Menemsha Films, which earlier brought us the delightful Nora's Will, is releasing a remarkable new DVD: Inside Hana's Suitcase. What makes Hana Brady's story so remarkable in its reach is that this true story circles the globe: Hana's life story--nearly extinguished in the gas and flames of Auschwitz--winds up connecting children at a Holocaust educational center in Japan with the lives of the Brady family, who were devastated in the Shoah and later scattered to North America.
Most importantly, this is a pitch-perfect choice to use with children in educational programs about World War II, the Holocaust--or in classes with general themes on war, peace, remembrance and reconciliation. In fact, the core of this story involves a diverse circle of school children who narrate much of the movie. The Japanese group that began this global quest is dubbed The Small Wings. These were children who wanted to find a project that they and their teacher could undertake to help the world remember the Holocaust and the horrors of World War II. Along the way, a woman who is a Hiroshima survivor comes and helps at the educational center.

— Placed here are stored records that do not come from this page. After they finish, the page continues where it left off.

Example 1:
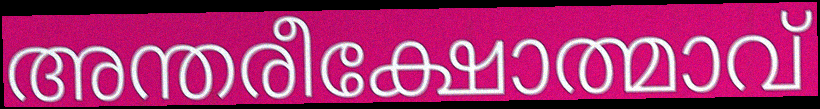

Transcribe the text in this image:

അന്തരീക്ഷോത്മാവ്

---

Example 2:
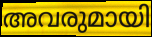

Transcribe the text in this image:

അവരുമായി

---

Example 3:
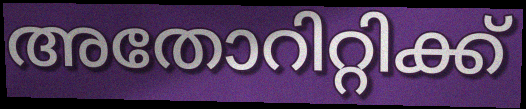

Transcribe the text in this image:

അതോറിറ്റിക്ക്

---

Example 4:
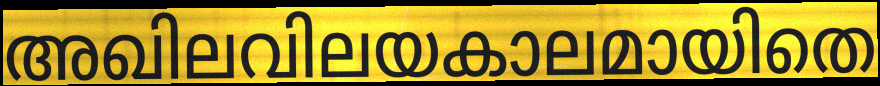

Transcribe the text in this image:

അഖിലവിലയകാലമായിതെ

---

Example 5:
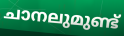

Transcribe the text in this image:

ചാനലുമുണ്ട്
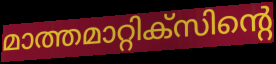
മാത്തമാറ്റിക്സിന്റെ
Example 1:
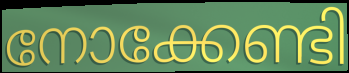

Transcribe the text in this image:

നോക്കേണ്ടി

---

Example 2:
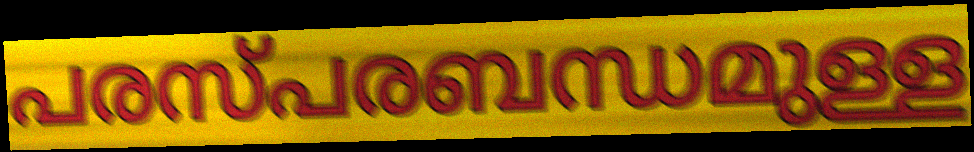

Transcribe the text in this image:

പരസ്പരബന്ധമുള്ള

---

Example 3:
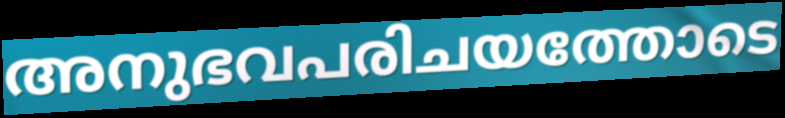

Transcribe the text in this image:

അനുഭവപരിചയത്തോടെ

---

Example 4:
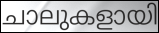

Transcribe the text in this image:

ചാലുകളായി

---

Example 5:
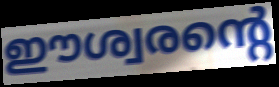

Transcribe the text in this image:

ഈശ്വരന്റെ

Anyone familiar with educational efforts on these complex issues will be pleased to hear that the Hiroshima survivor also gives a pitch-perfect description to the children of the major differences between the horrors of nuclear bombing in 1945 and the Shoah. Clearly, someone with great experience in teaching these lessons had a strong hand behind the writing and final editing of this documentary.

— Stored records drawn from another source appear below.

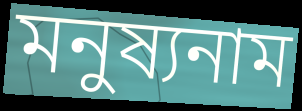
মনুষ্যনাম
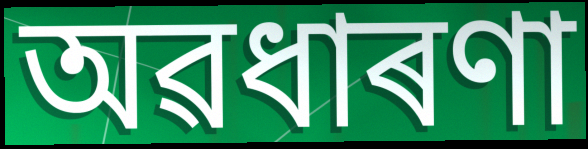
অৱধাৰণা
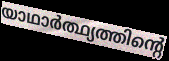
യാഥാർത്ഥ്യത്തിന്റെ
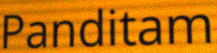
Panditam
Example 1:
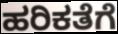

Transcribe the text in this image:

ಹರಿಕತೆಗೆ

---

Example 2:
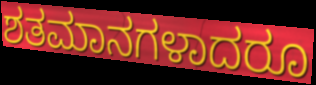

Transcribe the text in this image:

ಶತಮಾನಗಳಾದರೂ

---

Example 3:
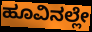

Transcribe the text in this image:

ಹೂವಿನಲ್ಲೇ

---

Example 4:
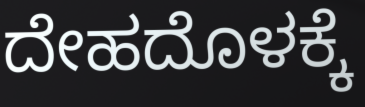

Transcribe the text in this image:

THE BASIC STORY: A real-life Japanese schoolteacher, who appears throughout the film, sparked this entire story by gathering artifacts for a Holocaust educational center she was developing along with a group of girls and boys called The Small Wings. After applying to receive Holocaust artifacts, a large box arrives with a handful of artifacts, including a battered brown suitcase labeled with Hana Brady's name. The teacher and her students begin searching for the story behind the suitcase. What they discover will surprise you. They wind up unlocking--and showing us in the film--a whole series of deeply moving memories and other related artifacts and photos. Finally, Hana's surviving brother George travels to Japan to meet the Japanese students. Eventually, books about Hana--and now this documentary--circle the world to help children learn the real cost of unchecked horrors against humanity like the Shoah.